▸ Instructions to follow: Below are entries to return in full. Keep each one exact.

▸ Records for this exercise:
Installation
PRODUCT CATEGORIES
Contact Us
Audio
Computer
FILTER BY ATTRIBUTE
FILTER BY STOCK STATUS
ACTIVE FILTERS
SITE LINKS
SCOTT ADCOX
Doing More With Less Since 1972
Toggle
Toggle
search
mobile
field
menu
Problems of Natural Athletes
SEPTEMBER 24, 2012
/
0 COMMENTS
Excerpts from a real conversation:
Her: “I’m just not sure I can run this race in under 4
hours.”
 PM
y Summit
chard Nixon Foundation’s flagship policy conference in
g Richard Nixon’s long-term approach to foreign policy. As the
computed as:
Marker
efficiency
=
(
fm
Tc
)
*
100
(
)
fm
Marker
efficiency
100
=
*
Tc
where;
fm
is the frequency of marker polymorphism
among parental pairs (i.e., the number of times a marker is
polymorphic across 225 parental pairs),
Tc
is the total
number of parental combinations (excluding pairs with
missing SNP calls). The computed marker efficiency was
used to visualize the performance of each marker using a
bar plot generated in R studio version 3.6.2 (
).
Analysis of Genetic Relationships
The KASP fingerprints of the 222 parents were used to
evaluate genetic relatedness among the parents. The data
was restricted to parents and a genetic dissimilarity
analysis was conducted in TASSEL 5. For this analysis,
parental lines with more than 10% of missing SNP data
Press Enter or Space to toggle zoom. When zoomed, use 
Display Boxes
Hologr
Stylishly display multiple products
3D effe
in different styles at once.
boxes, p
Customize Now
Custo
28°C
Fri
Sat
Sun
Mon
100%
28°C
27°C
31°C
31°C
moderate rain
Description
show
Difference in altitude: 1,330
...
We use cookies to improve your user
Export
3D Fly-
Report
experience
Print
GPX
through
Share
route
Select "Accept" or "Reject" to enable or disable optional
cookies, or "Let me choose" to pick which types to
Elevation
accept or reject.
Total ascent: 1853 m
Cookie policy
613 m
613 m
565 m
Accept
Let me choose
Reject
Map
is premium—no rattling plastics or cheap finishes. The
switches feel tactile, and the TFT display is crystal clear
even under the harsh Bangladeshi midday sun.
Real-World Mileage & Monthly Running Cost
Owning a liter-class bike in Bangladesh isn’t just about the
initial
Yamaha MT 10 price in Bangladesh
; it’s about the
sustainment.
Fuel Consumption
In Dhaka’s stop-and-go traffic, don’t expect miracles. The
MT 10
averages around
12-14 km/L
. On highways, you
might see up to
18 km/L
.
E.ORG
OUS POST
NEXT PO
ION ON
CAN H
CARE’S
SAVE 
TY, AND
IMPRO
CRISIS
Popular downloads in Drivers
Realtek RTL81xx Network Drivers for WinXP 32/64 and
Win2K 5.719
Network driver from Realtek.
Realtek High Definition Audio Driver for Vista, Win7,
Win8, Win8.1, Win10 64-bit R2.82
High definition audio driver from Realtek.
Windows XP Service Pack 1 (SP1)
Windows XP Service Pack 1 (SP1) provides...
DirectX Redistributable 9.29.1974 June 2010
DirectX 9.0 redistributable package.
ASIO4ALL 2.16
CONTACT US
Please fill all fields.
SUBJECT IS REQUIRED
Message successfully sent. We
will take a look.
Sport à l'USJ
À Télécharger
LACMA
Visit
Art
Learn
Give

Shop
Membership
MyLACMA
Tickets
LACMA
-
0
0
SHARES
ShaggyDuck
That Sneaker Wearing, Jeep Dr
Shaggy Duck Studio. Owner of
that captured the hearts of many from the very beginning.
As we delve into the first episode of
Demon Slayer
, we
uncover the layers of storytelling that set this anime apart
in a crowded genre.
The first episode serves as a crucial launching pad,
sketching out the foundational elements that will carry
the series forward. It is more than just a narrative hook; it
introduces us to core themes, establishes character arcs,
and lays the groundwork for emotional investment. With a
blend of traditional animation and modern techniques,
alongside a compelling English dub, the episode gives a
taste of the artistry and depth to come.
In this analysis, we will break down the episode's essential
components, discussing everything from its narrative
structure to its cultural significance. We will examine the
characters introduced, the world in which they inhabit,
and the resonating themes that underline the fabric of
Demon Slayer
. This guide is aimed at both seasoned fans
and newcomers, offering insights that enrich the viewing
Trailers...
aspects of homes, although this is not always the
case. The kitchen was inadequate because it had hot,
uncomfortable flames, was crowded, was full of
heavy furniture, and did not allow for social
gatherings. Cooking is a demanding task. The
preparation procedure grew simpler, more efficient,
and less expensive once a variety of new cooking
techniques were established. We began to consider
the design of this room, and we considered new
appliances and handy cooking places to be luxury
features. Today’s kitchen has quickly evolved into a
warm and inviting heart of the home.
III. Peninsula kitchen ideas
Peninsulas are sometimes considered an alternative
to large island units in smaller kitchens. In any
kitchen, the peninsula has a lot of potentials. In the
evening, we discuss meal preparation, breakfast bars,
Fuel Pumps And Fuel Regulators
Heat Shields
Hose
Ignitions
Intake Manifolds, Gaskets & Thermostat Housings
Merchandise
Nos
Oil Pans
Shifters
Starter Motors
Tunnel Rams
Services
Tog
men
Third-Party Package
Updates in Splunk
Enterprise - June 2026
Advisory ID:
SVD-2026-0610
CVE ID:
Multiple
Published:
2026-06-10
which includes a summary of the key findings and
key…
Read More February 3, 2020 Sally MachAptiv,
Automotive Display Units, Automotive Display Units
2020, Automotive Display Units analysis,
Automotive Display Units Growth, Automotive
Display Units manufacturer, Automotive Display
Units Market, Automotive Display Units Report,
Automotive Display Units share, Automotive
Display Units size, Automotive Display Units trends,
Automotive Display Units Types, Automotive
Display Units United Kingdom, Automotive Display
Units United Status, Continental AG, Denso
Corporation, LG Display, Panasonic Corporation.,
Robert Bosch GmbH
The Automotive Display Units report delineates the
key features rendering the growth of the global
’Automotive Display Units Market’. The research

▸ Expected output:
Installation
PRODUCT CATEGORIES
Contact Us
Audio
Computer
FILTER BY ATTRIBUTE
FILTER BY STOCK STATUS
ACTIVE FILTERS
SITE LINKS
SCOTT ADCOX
Doing More With Less Since 1972
Toggle
Toggle
search
mobile
field
menu
Problems of Natural Athletes
SEPTEMBER 24, 2012
/
0 COMMENTS
Excerpts from a real conversation:
Her: “I’m just not sure I can run this race in under 4
hours.”
 PM
y Summit
chard Nixon Foundation’s flagship policy conference in
g Richard Nixon’s long-term approach to foreign policy. As the
computed as:
Marker
efficiency
=
(
fm
Tc
)
*
100
(
)
fm
Marker
efficiency
100
=
*
Tc
where;
fm
is the frequency of marker polymorphism
among parental pairs (i.e., the number of times a marker is
polymorphic across 225 parental pairs),
Tc
is the total
number of parental combinations (excluding pairs with
missing SNP calls). The computed marker efficiency was
used to visualize the performance of each marker using a
bar plot generated in R studio version 3.6.2 (
).
Analysis of Genetic Relationships
The KASP fingerprints of the 222 parents were used to
evaluate genetic relatedness among the parents. The data
was restricted to parents and a genetic dissimilarity
analysis was conducted in TASSEL 5. For this analysis,
parental lines with more than 10% of missing SNP data
Press Enter or Space to toggle zoom. When zoomed, use 
Display Boxes
Hologr
Stylishly display multiple products
3D effe
in different styles at once.
boxes, p
Customize Now
Custo
28°C
Fri
Sat
Sun
Mon
100%
28°C
27°C
31°C
31°C
moderate rain
Description
show
Difference in altitude: 1,330
...
We use cookies to improve your user
Export
3D Fly-
Report
experience
Print
GPX
through
Share
route
Select "Accept" or "Reject" to enable or disable optional
cookies, or "Let me choose" to pick which types to
Elevation
accept or reject.
Total ascent: 1853 m
Cookie policy
613 m
613 m
565 m
Accept
Let me choose
Reject
Map
is premium—no rattling plastics or cheap finishes. The
switches feel tactile, and the TFT display is crystal clear
even under the harsh Bangladeshi midday sun.
Real-World Mileage & Monthly Running Cost
Owning a liter-class bike in Bangladesh isn’t just about the
initial
Yamaha MT 10 price in Bangladesh
; it’s about the
sustainment.
Fuel Consumption
In Dhaka’s stop-and-go traffic, don’t expect miracles. The
MT 10
averages around
12-14 km/L
. On highways, you
might see up to
18 km/L
.
E.ORG
OUS POST
NEXT PO
ION ON
CAN H
CARE’S
SAVE 
TY, AND
IMPRO
CRISIS
Popular downloads in Drivers
Realtek RTL81xx Network Drivers for WinXP 32/64 and
Win2K 5.719
Network driver from Realtek.
Realtek High Definition Audio Driver for Vista, Win7,
Win8, Win8.1, Win10 64-bit R2.82
High definition audio driver from Realtek.
Windows XP Service Pack 1 (SP1)
Windows XP Service Pack 1 (SP1) provides...
DirectX Redistributable 9.29.1974 June 2010
DirectX 9.0 redistributable package.
ASIO4ALL 2.16
CONTACT US
Please fill all fields.
SUBJECT IS REQUIRED
Message successfully sent. We
will take a look.
Sport à l'USJ
À Télécharger
LACMA
Visit
Art
Learn
Give

Shop
Membership
MyLACMA
Tickets
LACMA
-
0
0
SHARES
ShaggyDuck
That Sneaker Wearing, Jeep Dr
Shaggy Duck Studio. Owner of
that captured the hearts of many from the very beginning.
As we delve into the first episode of
Demon Slayer
, we
uncover the layers of storytelling that set this anime apart
in a crowded genre.
The first episode serves as a crucial launching pad,
sketching out the foundational elements that will carry
the series forward. It is more than just a narrative hook; it
introduces us to core themes, establishes character arcs,
and lays the groundwork for emotional investment. With a
blend of traditional animation and modern techniques,
alongside a compelling English dub, the episode gives a
taste of the artistry and depth to come.
In this analysis, we will break down the episode's essential
components, discussing everything from its narrative
structure to its cultural significance. We will examine the
characters introduced, the world in which they inhabit,
and the resonating themes that underline the fabric of
Demon Slayer
. This guide is aimed at both seasoned fans
and newcomers, offering insights that enrich the viewing
Trailers...
aspects of homes, although this is not always the
case. The kitchen was inadequate because it had hot,
uncomfortable flames, was crowded, was full of
heavy furniture, and did not allow for social
gatherings. Cooking is a demanding task. The
preparation procedure grew simpler, more efficient,
and less expensive once a variety of new cooking
techniques were established. We began to consider
the design of this room, and we considered new
appliances and handy cooking places to be luxury
features. Today’s kitchen has quickly evolved into a
warm and inviting heart of the home.
III. Peninsula kitchen ideas
Peninsulas are sometimes considered an alternative
to large island units in smaller kitchens. In any
kitchen, the peninsula has a lot of potentials. In the
evening, we discuss meal preparation, breakfast bars,
Fuel Pumps And Fuel Regulators
Heat Shields
Hose
Ignitions
Intake Manifolds, Gaskets & Thermostat Housings
Merchandise
Nos
Oil Pans
Shifters
Starter Motors
Tunnel Rams
Services
Tog
men
Third-Party Package
Updates in Splunk
Enterprise - June 2026
Advisory ID:
SVD-2026-0610
CVE ID:
Multiple
Published:
2026-06-10
which includes a summary of the key findings and
key…
Read More February 3, 2020 Sally MachAptiv,
Automotive Display Units, Automotive Display Units
2020, Automotive Display Units analysis,
Automotive Display Units Growth, Automotive
Display Units manufacturer, Automotive Display
Units Market, Automotive Display Units Report,
Automotive Display Units share, Automotive
Display Units size, Automotive Display Units trends,
Automotive Display Units Types, Automotive
Display Units United Kingdom, Automotive Display
Units United Status, Continental AG, Denso
Corporation, LG Display, Panasonic Corporation.,
Robert Bosch GmbH
The Automotive Display Units report delineates the
key features rendering the growth of the global
’Automotive Display Units Market’. The research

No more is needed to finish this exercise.